> _About this task_
The whole listing below, with no pictures, is to be repeated as it stands.

> _Information supplied_
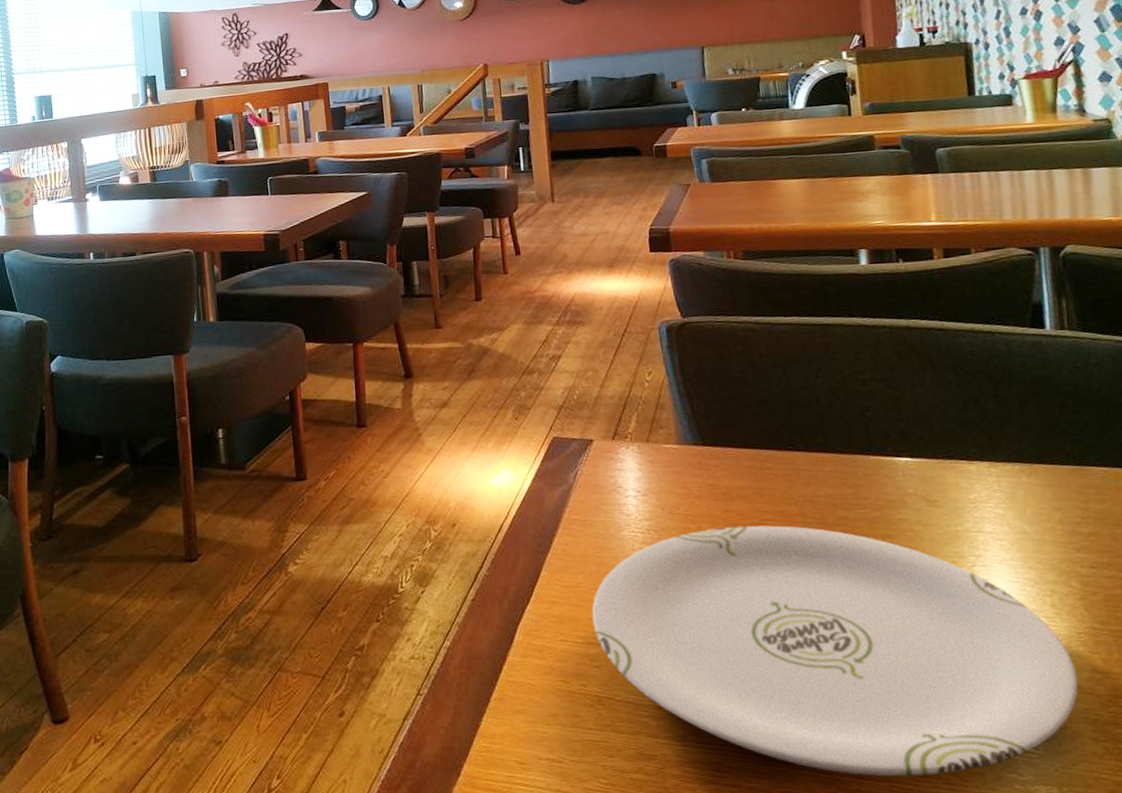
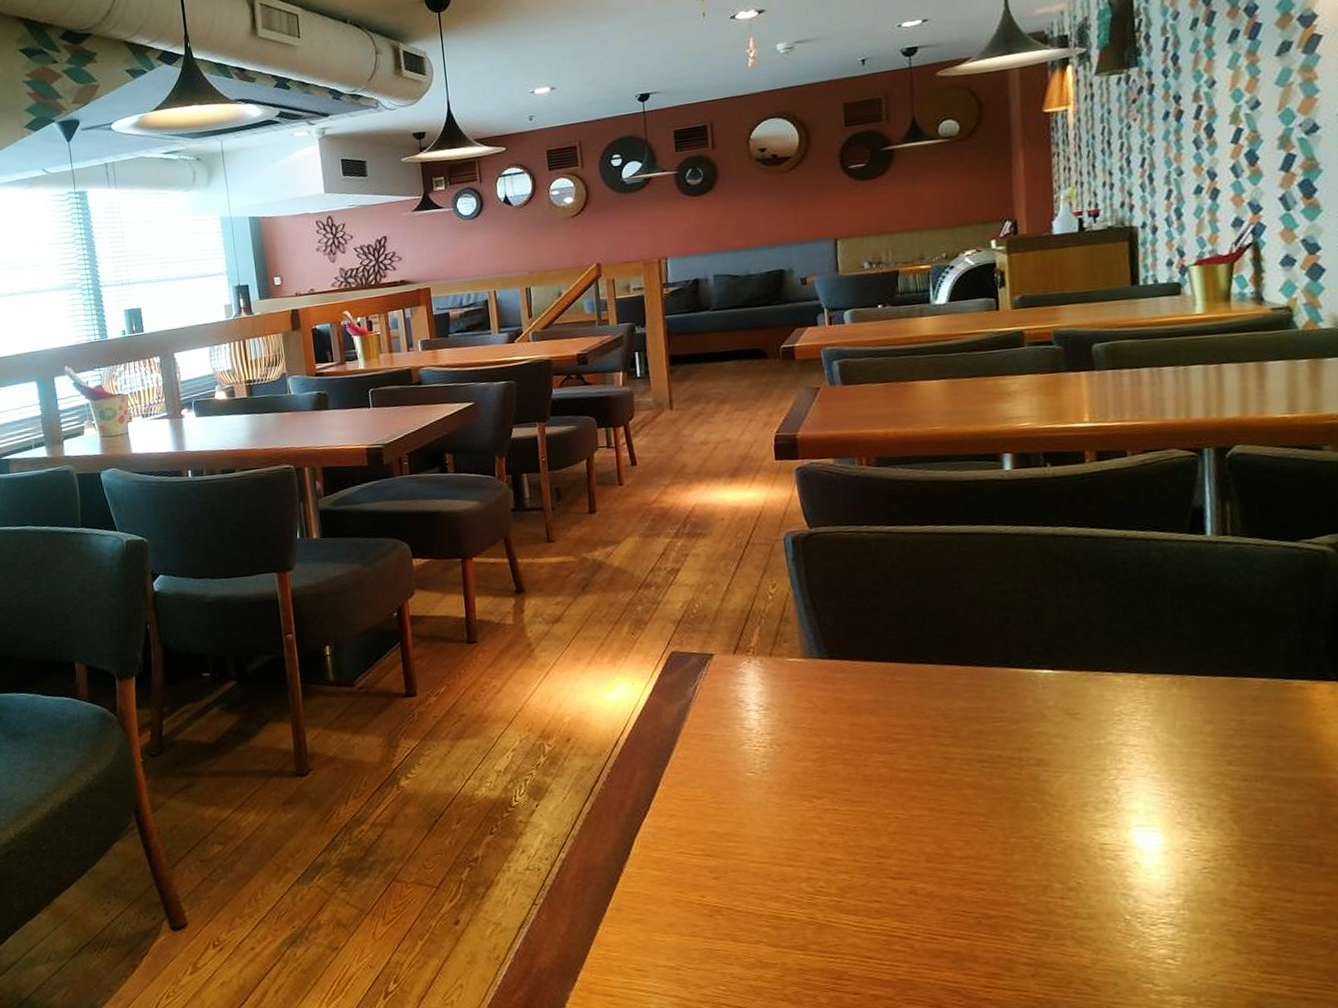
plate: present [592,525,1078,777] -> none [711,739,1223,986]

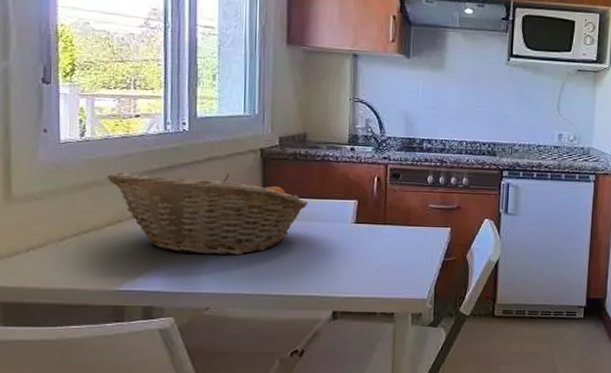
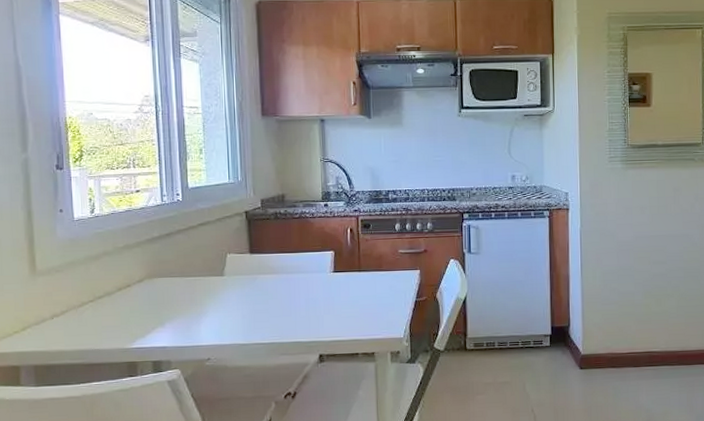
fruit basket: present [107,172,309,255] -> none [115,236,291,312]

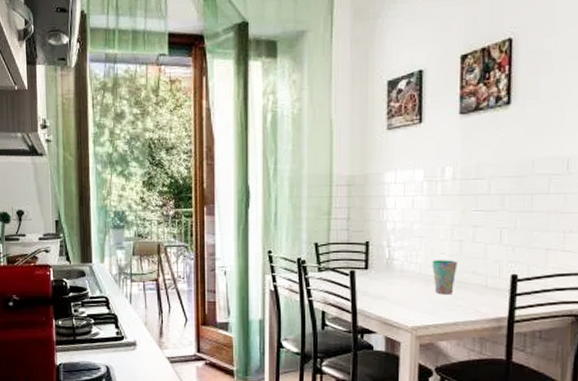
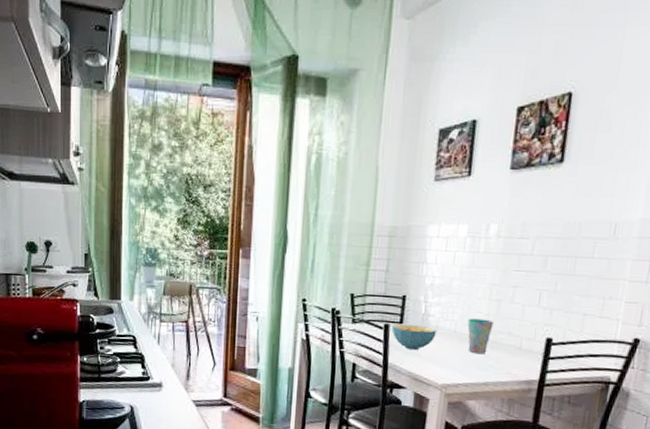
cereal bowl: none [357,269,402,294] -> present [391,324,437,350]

> _Response_
plate: present [592,525,1078,777] -> none [711,739,1223,986]

fruit basket: present [107,172,309,255] -> none [115,236,291,312]

cereal bowl: none [357,269,402,294] -> present [391,324,437,350]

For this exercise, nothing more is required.